Charlie Wade works with Victoria
Price and Juliana Sanders

Mature self-starter for position that includes long hours, low pay, huge responsibility, frequent travel away from home. Must have advanced sales skills, be expert at time management, and be knowledgeable about academic requirements of school and NCAA. Must be on call 24/7 for duration of employment.

Sound like a dream job?

That’s precisely the position that Rainbow Wahine associate coach Charlie Wade accepted 10 seasons ago, and no one has been able to convince him to give it up.

The great passion for volleyball arrived relatively late in life. After living in Indiana through high school, Wade moved with his father to Southern California and began playing on asphalt courts, volleyball’s version of street ball. He became good enough to play at Long Beach City College.
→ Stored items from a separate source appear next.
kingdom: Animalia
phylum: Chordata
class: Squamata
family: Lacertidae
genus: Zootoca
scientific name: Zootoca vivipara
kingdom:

While dating a former volleyball player who was coaching JV volleyball at St. Joseph’s High School in Lakewood, he served as her assistant. When she moved on, Wade took over as JV coach and varsity assistant. One of the varsity players at St. Joe’s was Tee Williams, who was destined for stardom at UH.


At about this time, Wade began coaching at Ichiban Volleyball Club. After two years, he approached Russell Athletics about a sponsorship deal. But officials at Ichiban resisted the idea of a commercial endorsement, so Wade created his own club, making Russell a title sponsor, and the Russell Magnum V.C. was born in 1986. “We started with four teams,” says Wade, “but soon we grew to 25 teams with over 300 players.”
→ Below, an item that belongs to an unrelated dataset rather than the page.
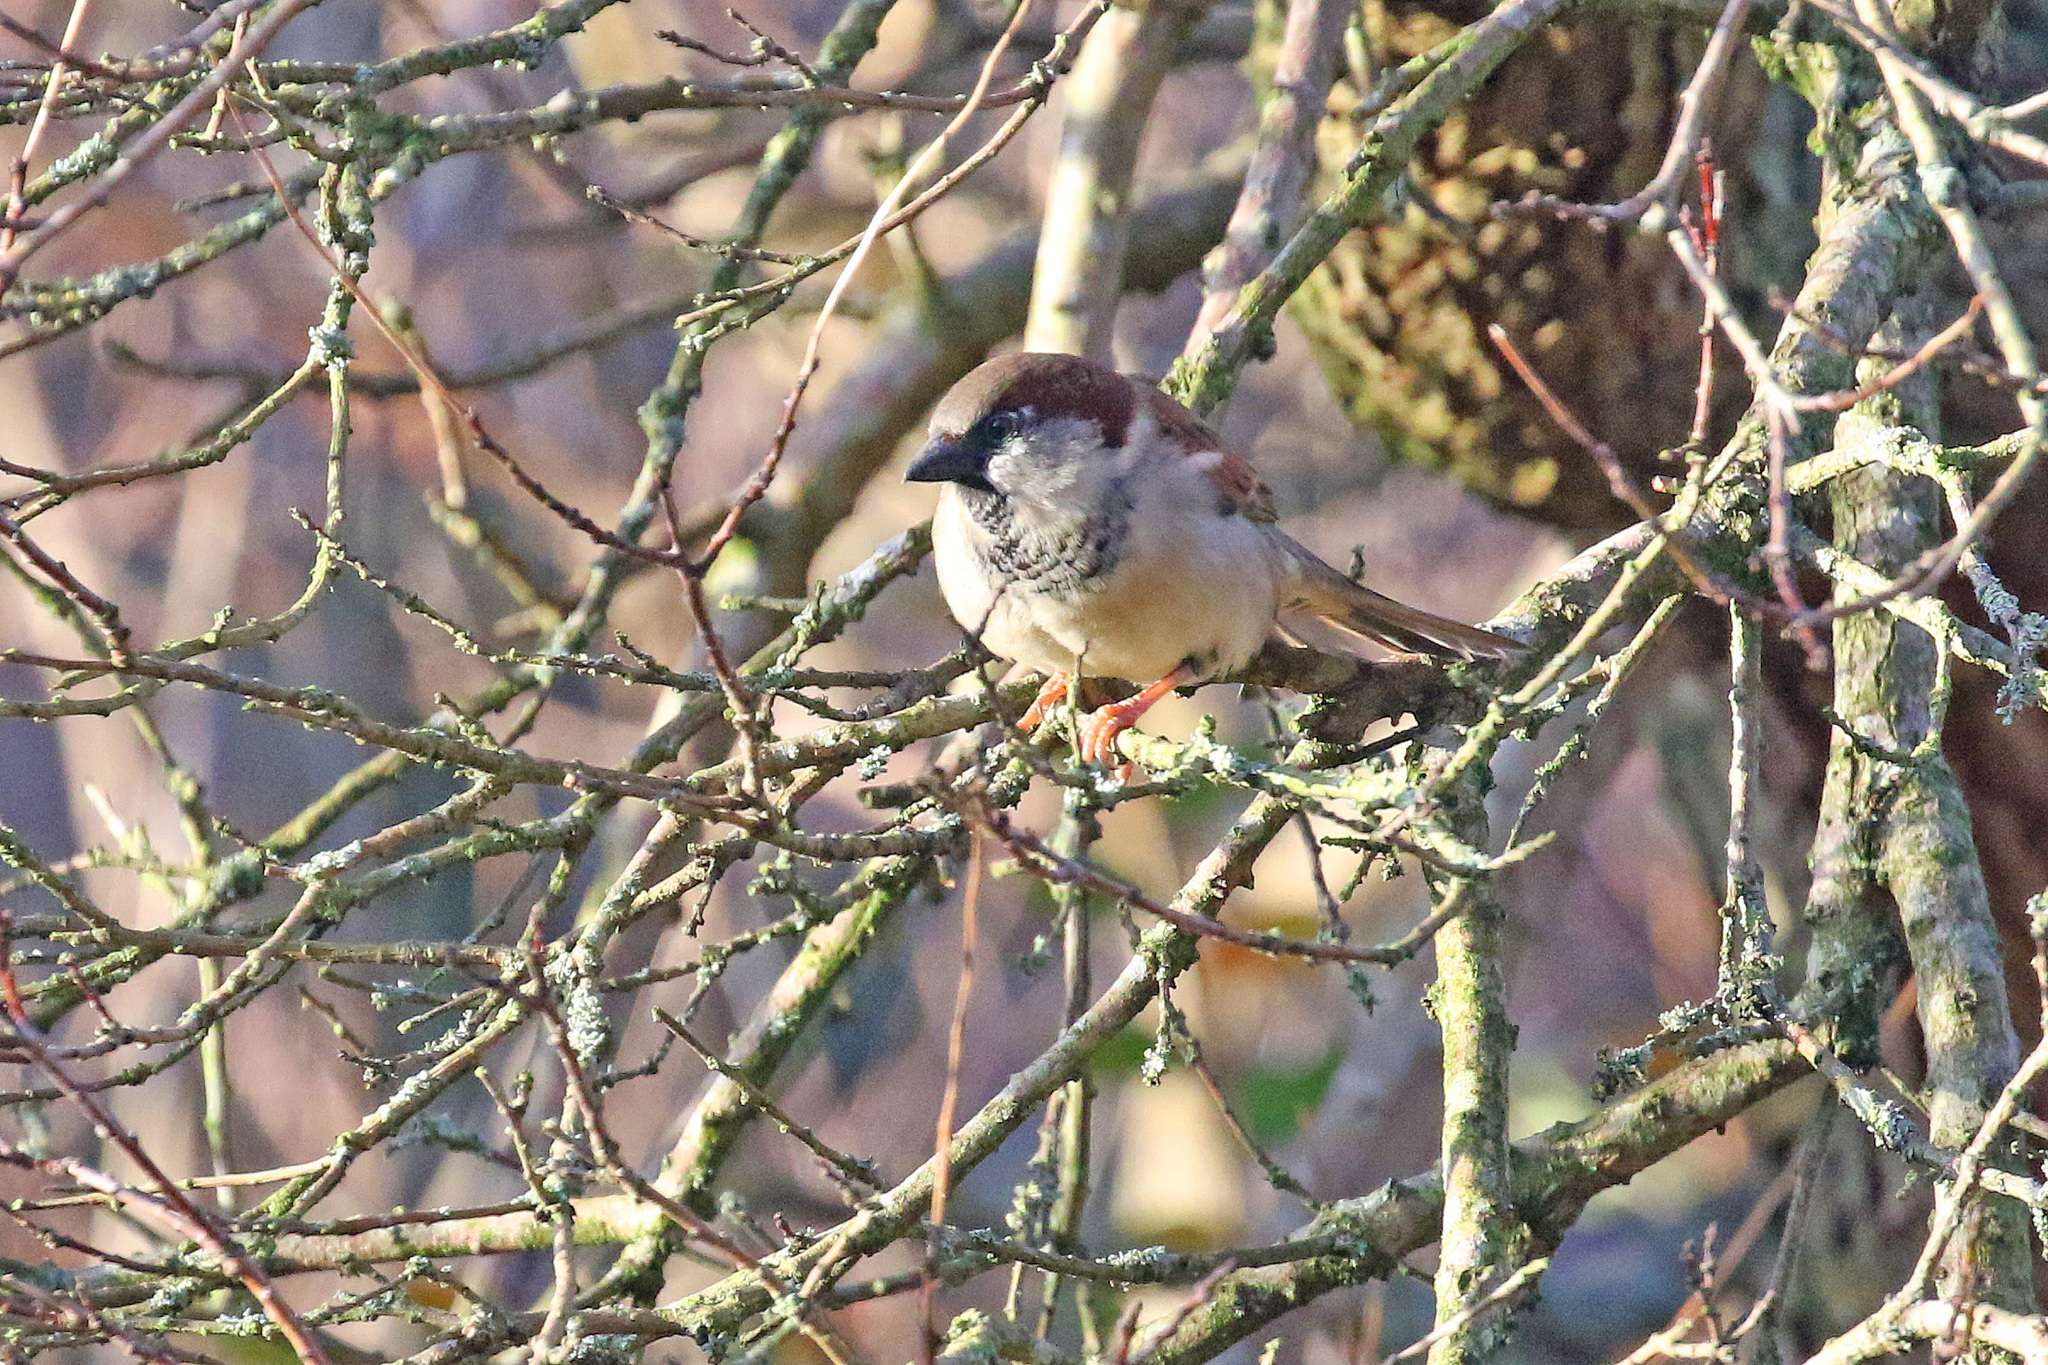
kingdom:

Among them were future Rainbow Wahine standouts Kee Williams, Krystal Atwood and Sarah Chase.

Then in 1993, he opened the Southern California Volleyball Institute, complete with training center, camps and pro shop. SCVI became all volleyball all the time.

“It was a veritable volleyball factory,” says Wade. “Really, it was volleyball central.”
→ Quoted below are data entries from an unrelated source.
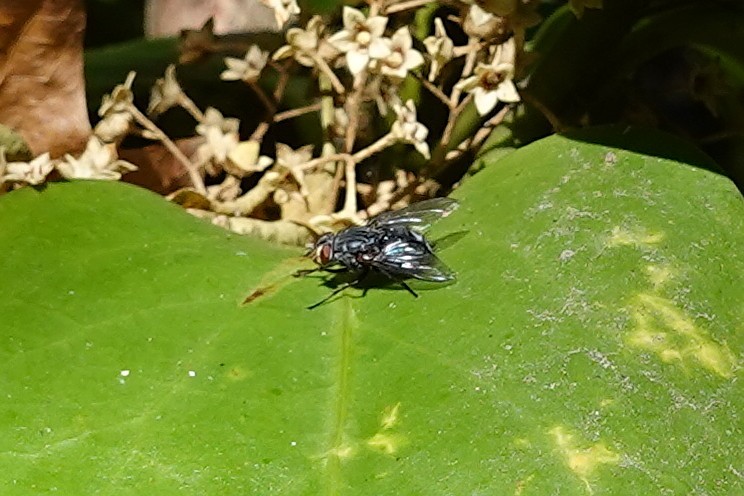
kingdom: Animalia
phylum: Arthropoda
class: Insecta
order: Diptera
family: Calliphoridae
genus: Calliphora
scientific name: Calliphora vicina
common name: Common blow flie
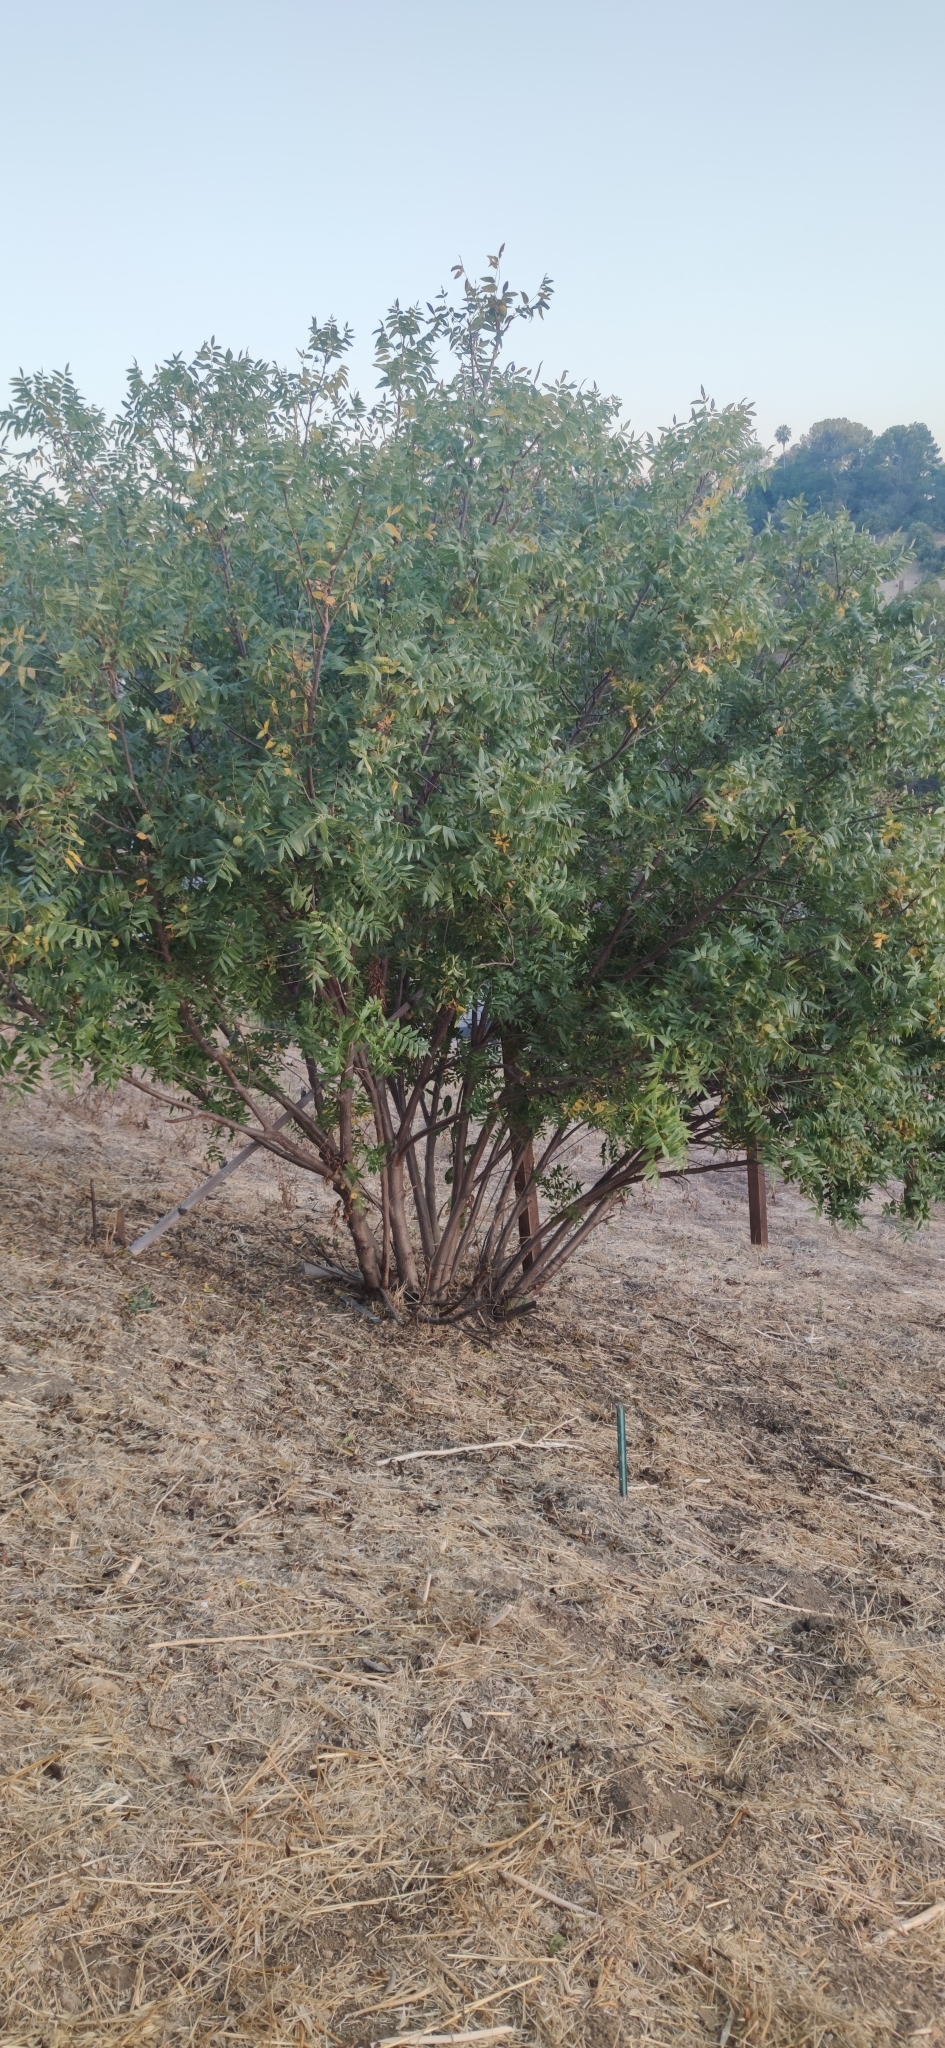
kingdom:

Rainbow Wahine head coach Dave Shoji had successfully recruited a number of Wade’s players, so the two were well acquainted. When a job opened in 1995, Shoji made the offer and Wade moved to paradise.

It is a marriage that has worked well.

“I’m fortunate that Dave allows me to participate in things that affect winning,” says Wade, “like recruiting, training, practice, match prep and scouting.”

And Shoji appreciates Wade’s effort.

“Since Charlie came, he has raised the bar with our training and our overall level of performance,” says Shoji. “And he’s been able to identify recruitable players, and to close the deal on many of our current players as well as a large number over the last 10 years.”

Wade has been approached frequently about head coaching vacancies. He was a finalist for the Arizona State and Washington jobs, and recently turned down the Fresno State position, which would have more than doubled his pay.

“It would have to be comfortable for my family,” says Wade, referring to wife Tani and infant son Makana. “And it would have to be the right conference, budget, reputation — all the things that give you a chance at national success.” Ask him about his dream job, and the answer comes faster than a service ace.

“It’s right here,” Wade enthuses. “There is no place like Hawaii. Someday when Dave retires, this would be the ultimate job.”

Arrive early for a Wahine match and Wade conducts the pre-game drills himself. He is intense, barking out an adjustment or word of encouragement, and it’s contagious.

As Coach Shoji puts it, “He gets players to rise to game level intensity before the first serve.”

As our interview comes to an end, Wade is reaching for the phone.

“There’s an unbelievable kid still unsigned for next year. She’s from Huntsville, Ala., and she touches 10-foot-4,” enthuses Wade. “And we’re close, real close.”

For Charlie Wade, it’s all volleyball all the time.